A Sorrowful Symmetry
On May 11, Gov. Arnold Schwarzenegger sent a letter to legislative leaders saying that, rather than wait until after the results of the May 19 special election he would present his revised budget plan on May 14.
There is no doubt that on May 14, the GOP governor will unveil a litany of horrendously awful actions to close what he now estimates to be a budget gap for the fiscal year beginning July 1 of $15.4 billion. This new problem after a budget he signed February 20 was supposed to close a nearly $42 billion difference between revenues and spending commitments.
Two weeks within that budget’s signing, the Legislative Analyst said it was $8 billion out of balance.
Schwarzenegger has said he will propose two spending plans, one if the budget-related measures pass — Propositions 1C, 1D and 1E — and another if they don’t.
In his letter to lawmaker,s the governor said the $15.4 billion hole will deepen to $21.3 billion if the propositions fail.
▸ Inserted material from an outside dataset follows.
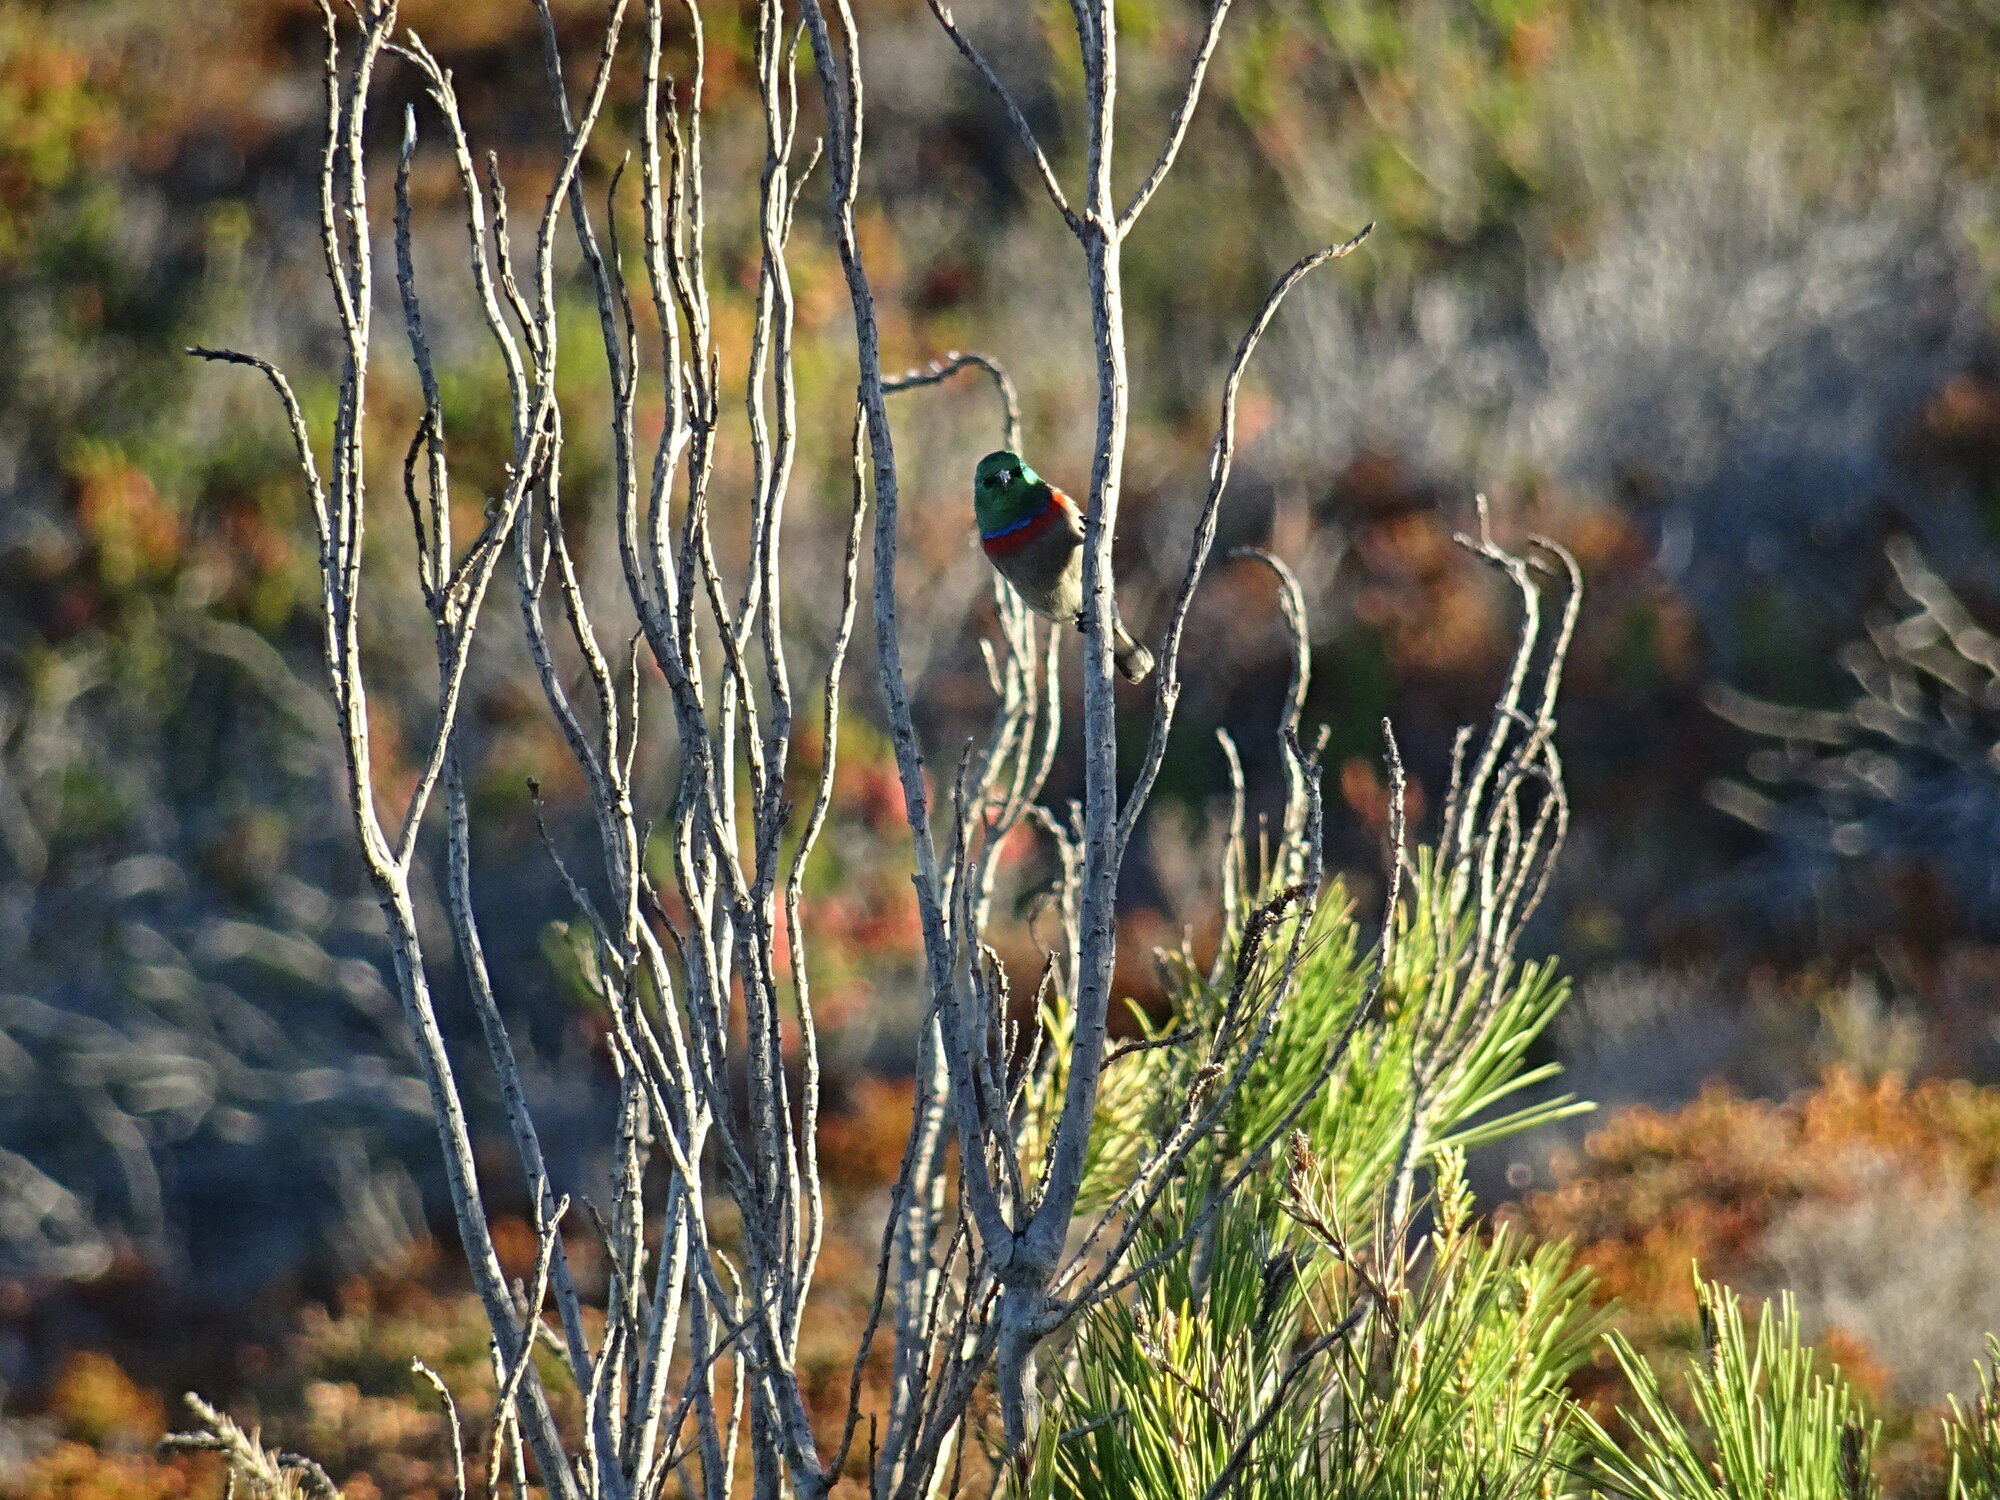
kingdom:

Coupled with that cash hole of $21.3 billion — polls suggest the propositions will fail — is an unparalleled cash flow crisis. Because most of thee state’s payments to schools, local governments and the like occur in the first six months of the fiscal year and most of the revenue is banked the second half of the year, short-term borrowing to cover the state’s obligations is needed.
The problem is that because revenues are so low, there is no cash cushion within the state’s budget. Unable to borrow from various funds and repay them later because those funds are tapped, the state, by the Legislative Analyst’s estimate, requires upwards of $23 billion to pay its obligations.
The Analyst’s recommendation is that lawmakers and the governor cut that number down to below $10 billion but the report is short on specific recommendations on how to do so.
Even if that is done, is a state that, less than three months ago, closed a budget gap of $42 billion only to face a new one of potentially $21.3 billion going to see a plethora of purchasers for its short term paper?
State Treasurer Bill Lockyer is trying to sweeten the pot with a federal guarantee of California’s cash flow borrowing. Basically the deal is this: If it looks like the state can’t make its note-holders whole, the federal government will.
It’s unclear what, if any, action has been taken by California’s congressional delegation, the largest in the country, to secure this federal guarantee.
Either way, a new $21.3 billion hole in the budget coupled with a $23 billion cash flow need is a sorrowful symmetry.